BWW Reviews: David Parsons at the Joyce
The choreography of David Parsons has always been a mystery to me. He has ideas and a vision, yet they never gel. This was apparent to my colleague and me when we attended the David Parsons gala on January 14. While not exclusively dedicated to Mr. Parsons-there were tributes to Paul Taylor in whose company Parsons danced, and Robert Battle, who performed in the Parsons company--we came away feeling that if this is what we have to show for modern dance today, it needs some rejuvenation-and thought. Why are these works being done when there is little that they say?

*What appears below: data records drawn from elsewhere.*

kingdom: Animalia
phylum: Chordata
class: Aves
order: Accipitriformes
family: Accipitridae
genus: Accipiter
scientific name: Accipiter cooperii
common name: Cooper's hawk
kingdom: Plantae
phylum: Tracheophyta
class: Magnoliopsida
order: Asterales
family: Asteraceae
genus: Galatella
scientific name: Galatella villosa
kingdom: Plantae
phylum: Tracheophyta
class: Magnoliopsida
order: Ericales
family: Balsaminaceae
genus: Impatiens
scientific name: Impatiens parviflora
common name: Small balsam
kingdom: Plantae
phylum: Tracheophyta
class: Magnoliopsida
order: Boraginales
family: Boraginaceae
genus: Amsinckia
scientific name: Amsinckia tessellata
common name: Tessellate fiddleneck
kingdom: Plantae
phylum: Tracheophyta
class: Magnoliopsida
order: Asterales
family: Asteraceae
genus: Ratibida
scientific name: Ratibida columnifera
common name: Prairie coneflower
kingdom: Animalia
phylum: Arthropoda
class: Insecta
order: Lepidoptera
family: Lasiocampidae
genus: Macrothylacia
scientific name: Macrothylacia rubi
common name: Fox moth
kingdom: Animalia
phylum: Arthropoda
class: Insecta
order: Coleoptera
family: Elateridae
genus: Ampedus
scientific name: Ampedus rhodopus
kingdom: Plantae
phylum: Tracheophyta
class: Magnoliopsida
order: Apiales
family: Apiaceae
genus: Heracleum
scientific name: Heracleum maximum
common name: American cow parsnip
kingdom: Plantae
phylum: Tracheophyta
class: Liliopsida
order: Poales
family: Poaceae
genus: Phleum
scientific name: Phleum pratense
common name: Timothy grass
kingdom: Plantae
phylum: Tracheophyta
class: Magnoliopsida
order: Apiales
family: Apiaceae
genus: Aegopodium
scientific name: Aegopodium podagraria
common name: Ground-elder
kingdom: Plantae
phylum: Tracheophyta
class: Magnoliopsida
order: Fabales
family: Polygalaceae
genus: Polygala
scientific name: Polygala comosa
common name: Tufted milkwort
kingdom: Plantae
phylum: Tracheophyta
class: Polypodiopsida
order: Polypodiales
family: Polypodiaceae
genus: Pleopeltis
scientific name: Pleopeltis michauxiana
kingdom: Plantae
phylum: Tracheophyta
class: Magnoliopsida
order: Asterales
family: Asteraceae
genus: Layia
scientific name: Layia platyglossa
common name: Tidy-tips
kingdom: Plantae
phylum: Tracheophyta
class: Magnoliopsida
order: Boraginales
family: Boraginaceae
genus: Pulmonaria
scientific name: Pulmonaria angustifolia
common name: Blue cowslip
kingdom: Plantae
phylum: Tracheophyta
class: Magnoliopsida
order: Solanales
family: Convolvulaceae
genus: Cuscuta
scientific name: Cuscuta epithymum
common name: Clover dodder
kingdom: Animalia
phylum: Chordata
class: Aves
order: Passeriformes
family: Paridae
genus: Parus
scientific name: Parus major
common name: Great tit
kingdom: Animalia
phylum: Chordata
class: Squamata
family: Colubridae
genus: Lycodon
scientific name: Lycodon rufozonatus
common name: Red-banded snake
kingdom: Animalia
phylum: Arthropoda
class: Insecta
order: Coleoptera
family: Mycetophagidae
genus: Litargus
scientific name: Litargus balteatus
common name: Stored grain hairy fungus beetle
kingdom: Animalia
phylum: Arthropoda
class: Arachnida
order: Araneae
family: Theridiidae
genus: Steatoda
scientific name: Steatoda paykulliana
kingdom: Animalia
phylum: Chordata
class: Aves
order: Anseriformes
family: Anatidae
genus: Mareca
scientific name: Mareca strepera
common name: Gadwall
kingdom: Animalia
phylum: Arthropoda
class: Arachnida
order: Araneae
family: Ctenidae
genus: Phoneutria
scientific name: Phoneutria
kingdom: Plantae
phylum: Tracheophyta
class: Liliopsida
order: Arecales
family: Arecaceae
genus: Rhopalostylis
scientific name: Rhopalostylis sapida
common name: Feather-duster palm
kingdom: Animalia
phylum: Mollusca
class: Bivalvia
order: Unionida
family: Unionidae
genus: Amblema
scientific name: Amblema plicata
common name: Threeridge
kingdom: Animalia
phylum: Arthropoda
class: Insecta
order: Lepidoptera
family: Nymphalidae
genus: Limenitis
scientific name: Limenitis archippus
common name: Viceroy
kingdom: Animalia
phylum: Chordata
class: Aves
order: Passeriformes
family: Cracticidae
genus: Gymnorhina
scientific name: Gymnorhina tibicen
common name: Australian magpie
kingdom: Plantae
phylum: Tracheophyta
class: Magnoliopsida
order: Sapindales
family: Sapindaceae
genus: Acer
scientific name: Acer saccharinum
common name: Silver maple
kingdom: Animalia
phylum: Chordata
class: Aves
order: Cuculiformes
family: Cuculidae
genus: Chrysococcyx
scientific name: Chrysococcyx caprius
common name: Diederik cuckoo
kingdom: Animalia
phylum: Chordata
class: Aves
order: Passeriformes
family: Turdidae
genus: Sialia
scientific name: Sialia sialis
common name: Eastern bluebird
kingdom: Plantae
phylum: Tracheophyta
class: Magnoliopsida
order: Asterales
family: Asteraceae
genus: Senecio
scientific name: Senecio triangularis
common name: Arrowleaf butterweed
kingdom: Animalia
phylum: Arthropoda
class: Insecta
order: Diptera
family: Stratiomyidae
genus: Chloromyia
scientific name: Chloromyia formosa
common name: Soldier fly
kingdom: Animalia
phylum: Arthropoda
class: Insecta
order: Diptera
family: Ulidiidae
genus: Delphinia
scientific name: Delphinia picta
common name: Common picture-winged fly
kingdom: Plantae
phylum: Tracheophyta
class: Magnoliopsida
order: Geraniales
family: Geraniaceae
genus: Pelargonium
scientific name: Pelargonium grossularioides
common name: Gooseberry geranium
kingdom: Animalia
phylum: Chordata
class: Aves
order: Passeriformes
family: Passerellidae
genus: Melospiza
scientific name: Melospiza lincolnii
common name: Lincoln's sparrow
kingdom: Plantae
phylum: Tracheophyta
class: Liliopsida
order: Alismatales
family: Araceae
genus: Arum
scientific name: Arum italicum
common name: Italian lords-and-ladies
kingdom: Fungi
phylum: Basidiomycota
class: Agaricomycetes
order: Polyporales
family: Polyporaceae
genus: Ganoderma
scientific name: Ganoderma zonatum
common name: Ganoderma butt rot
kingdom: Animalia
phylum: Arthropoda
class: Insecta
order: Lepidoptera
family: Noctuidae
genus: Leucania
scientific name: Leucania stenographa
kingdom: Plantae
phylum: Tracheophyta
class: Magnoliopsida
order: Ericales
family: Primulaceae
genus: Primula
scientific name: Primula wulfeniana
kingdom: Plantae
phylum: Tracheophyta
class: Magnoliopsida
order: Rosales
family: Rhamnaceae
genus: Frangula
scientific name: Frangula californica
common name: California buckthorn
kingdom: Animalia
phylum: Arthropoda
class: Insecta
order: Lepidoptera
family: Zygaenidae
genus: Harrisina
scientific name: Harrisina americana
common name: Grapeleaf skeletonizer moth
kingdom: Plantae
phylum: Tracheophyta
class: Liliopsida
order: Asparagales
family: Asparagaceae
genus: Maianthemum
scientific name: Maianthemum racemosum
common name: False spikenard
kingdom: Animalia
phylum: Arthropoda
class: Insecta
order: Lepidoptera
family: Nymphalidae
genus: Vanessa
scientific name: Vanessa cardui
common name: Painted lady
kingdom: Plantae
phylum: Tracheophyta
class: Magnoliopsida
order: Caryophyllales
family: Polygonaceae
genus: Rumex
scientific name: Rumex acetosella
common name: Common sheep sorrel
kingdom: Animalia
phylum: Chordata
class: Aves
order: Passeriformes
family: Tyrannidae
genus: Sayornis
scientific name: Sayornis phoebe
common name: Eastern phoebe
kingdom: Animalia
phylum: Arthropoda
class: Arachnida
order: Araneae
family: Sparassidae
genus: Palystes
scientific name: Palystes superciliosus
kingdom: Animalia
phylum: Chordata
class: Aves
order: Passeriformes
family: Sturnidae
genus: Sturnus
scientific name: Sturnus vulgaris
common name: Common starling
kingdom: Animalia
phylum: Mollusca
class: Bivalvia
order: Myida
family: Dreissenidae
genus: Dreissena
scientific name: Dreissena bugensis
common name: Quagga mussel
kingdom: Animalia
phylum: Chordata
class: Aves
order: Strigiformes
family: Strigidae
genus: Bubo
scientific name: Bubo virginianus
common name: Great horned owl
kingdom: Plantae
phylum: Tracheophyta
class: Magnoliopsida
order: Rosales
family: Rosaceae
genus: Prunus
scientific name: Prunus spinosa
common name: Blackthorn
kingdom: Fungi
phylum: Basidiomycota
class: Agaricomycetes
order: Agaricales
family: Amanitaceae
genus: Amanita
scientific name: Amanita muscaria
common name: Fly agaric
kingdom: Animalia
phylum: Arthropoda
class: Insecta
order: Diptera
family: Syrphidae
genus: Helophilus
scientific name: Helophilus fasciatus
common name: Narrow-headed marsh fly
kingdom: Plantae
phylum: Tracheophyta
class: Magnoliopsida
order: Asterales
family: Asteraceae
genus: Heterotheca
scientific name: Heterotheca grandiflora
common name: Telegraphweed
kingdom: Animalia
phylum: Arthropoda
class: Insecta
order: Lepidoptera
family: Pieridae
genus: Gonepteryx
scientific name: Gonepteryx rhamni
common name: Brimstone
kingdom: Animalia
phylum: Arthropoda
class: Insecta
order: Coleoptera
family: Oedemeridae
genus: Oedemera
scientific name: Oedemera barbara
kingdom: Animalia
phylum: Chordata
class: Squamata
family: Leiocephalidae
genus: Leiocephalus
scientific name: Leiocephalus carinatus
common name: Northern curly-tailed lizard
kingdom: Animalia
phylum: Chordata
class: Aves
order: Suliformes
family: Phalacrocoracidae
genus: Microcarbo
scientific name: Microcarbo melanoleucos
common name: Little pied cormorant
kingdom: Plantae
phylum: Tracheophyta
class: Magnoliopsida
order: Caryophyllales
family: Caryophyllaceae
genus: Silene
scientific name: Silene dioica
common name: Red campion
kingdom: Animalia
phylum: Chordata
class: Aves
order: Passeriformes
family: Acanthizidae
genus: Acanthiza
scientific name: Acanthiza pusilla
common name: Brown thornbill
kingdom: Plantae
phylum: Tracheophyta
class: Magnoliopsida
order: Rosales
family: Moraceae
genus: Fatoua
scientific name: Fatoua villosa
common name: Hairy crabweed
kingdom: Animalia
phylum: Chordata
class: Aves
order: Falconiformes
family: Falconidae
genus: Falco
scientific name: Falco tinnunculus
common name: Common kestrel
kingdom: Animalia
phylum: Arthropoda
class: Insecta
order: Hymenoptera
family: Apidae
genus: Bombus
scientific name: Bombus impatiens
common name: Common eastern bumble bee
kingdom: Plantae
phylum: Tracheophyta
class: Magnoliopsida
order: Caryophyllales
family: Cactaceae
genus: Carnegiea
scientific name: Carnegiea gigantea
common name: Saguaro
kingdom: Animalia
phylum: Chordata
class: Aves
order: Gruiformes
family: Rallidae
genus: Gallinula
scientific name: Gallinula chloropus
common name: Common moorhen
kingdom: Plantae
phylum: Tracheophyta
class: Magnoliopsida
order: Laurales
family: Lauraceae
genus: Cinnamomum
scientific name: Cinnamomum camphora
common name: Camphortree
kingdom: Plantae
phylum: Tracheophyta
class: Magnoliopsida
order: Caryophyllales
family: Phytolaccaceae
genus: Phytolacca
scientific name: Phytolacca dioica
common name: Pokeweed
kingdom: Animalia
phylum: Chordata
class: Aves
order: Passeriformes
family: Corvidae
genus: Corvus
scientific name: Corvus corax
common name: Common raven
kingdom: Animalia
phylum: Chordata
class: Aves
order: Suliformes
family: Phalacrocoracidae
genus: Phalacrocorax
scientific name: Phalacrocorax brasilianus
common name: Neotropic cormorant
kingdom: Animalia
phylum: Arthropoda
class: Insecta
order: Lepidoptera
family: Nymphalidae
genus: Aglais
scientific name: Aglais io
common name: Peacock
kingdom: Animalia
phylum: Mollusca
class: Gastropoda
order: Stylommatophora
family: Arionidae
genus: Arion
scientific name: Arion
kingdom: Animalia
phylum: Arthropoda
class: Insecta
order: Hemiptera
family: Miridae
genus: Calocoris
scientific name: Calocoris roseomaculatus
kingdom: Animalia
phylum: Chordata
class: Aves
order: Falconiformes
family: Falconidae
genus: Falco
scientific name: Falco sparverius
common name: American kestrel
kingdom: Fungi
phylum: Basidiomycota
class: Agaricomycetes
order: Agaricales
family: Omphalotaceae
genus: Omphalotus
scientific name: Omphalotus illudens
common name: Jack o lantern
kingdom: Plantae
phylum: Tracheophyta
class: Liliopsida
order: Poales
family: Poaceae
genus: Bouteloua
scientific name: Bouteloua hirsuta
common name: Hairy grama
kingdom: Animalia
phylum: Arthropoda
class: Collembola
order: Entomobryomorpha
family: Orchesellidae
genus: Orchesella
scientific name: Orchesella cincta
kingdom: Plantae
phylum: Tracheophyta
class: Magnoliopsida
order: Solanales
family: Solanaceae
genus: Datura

David Parson's Introduction began the evening. The opening, with a group moving together center stage, offered the promise of an interesting journey. The music by Rubin Kodheli was intoxicating, inviting swaying and fluid movements. After a few minutes, however, it became apparent that the dance vocabulary was not rich enough to keep up with the music, a criticism that has been leveled at Mr. Parson on numerous occasions. Nothing was said in any creative way. Time was spent watching the dance, but little in terms of payment.
Parsons Brothers presented another interesting idea having two men exploring a sibling relationship in which they take turns being dominant or submissive. Yet again, the thought process was not clear. Once the point was made in the first two minutes, there was nothing left to the imagination-just the steady drone of another misfire. Why did Parsons choreograph it in the first place? Was it the Stravinsky music, Concertino for 12 instruments? Was there some sort of affinity between music and the movement? We don't know.
The Parsons piece of the evening that ignited was his familiar Caught. Performed by the bravura dancer, Clifton Brown, the dance moves from one strobe light to another, catching the dancer in some dazzling flights of gravity defying motions. The audience always responds vigorously when the dance concludes. I agree; the piece is energetic, highly theatrical and presents a unique and distinctive vision. Parsons has ignited our imagination as well as our brains. So we sit aroused and wait for more.